Now to the Parkyns, who seem to have had their finger on the pulse of Noosa for well over a century.
Richard Bray Parkyn, a Cornish tin miner known as Dick, migrated to Gympie in the 1880s to become a manager at the gold mines.
In the early 1890s he passed through Tewantin and, like so many other mine managers from the digs, bought land on what had become known as Gympie Terrace, on the Noosa riverfront.
In 1896 he built one of the first proper houses on the Terrace, at what is now number 219. He called it Miner’s Rest but it was no shack or hut. It was a proper house.

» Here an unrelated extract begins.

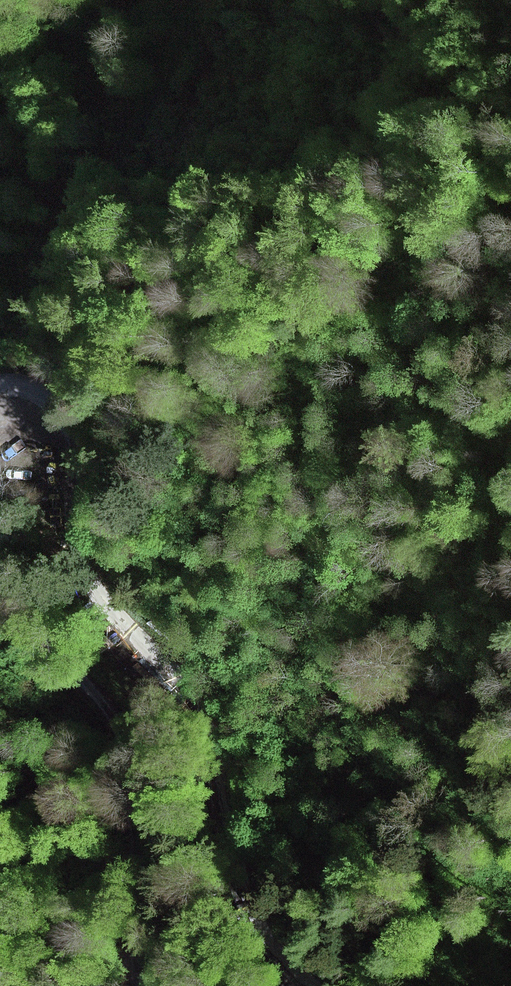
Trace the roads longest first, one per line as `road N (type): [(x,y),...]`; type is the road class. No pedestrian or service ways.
road 1 (unclassified): [(0,392),(21,391),(54,411),(91,582),(211,719),(230,846),(246,892),(310,985)]
road 2 (unclassified): [(133,985),(130,776),(122,736),(111,707),(34,637),(0,573)]
road 3 (track): [(0,344),(44,294),(67,240),(193,32)]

In Gympie, Dick had met and married Margaret (Maggie) Shields. They had seven children, and in 1925, Dick and Maggie’s second son, John, known as Jack, and his Cornish wife, Daisy, whom he had met on a family trip home to England 20 years earlier, returned to Gympie Terrace and bought a boat called Miss Tewantin.
This was to be the foundation stone of the Parkyn dominance of the emerging tourism industry in Noosa.
Miss Tewantin was a 60-passenger launch, primarily used for transporting people from Tewantin to Noosa Heads and back, but it was also used for tourist trips to the lakes and to the Coloured Sands via the Teewah landing.
Sometimes it would also freight fish to Brisbane and bring back supplies, including materials that Jack used to build houses as part of his expansion at Munna Point and at the wharf he had established at Tewantin.
Around this time, Jack Parkyn, a true futurist, also decided to go off the grid that didn’t really exist yet, installing a wind generator to provide power for the family home and refrigeration for their bait shop.
Jack Parkyn saw the future of motorised tourism long before the opening of the Doonella and Weyba bridges in 1929 which united the river towns with Noosa Heads, and it might have been a portent of future opportunity when his precocious teenage son Howard and his mate Lionel Donovan lifted the chain and sped across the bridge in a borrowed car ahead of the official opening by approximately 15 minutes.
With road access, the Parkyn holdings at the Tewantin wharf and Munna Point campground went from success to success, eventually being sold back to the council at profit.
By this stage Jack was getting on a bit, but that didn’t stop him from sniffing out the situation and raising the alarm in March 1940 when Tewantin’s second pub fire in two years raged through the Tewantin Hotel, formerly Martin’s Hotel. Jack Parkyn’s swift reaction saved the lives of at least eight guests.
Howard, who was Jack and Daisy’s eldest son, attended high school in Gympie and planned to be an engineer, but the Great Depression put an end to that and he returned home to help his father in the family business.
In 1935 he caught a 206-kg grouper on a family boat, creating a Queensland record at the time. Obviously the boating side of the business was a passion and he and his brother grew their fleet of boats to around 30, as well as the Miss Tewantin, Miss Tewantin 2, and the prawn catcher Victory.
In 1965 the Duke and Duchess of Gloucester travelled aboard the Miss Tewantin during their visit to Noosa. The Parkyns sold the boat hire business the following year.
The original Parkyn home, Miner’s Rest, ended up with Jack and Daisy’s daughter, Bessie Smerdon, who renamed it Shieldston in honour of her mother’s maiden name.
In turn, it was passed onto her son, Jack Smerdon, in 1970. After Jack’s death in 2004, Shieldston House was moved to Pomona.
The Parkyn name and presence lives on in Tewantin. Just across the street from Parkyn Hut, Howard Parkyn’s audiologist grandson Nick runs the business he made his career after helping Howard with old age hearing issues. The family spirit prevails.
The writer acknowledges the assistance of Heritage Noosa.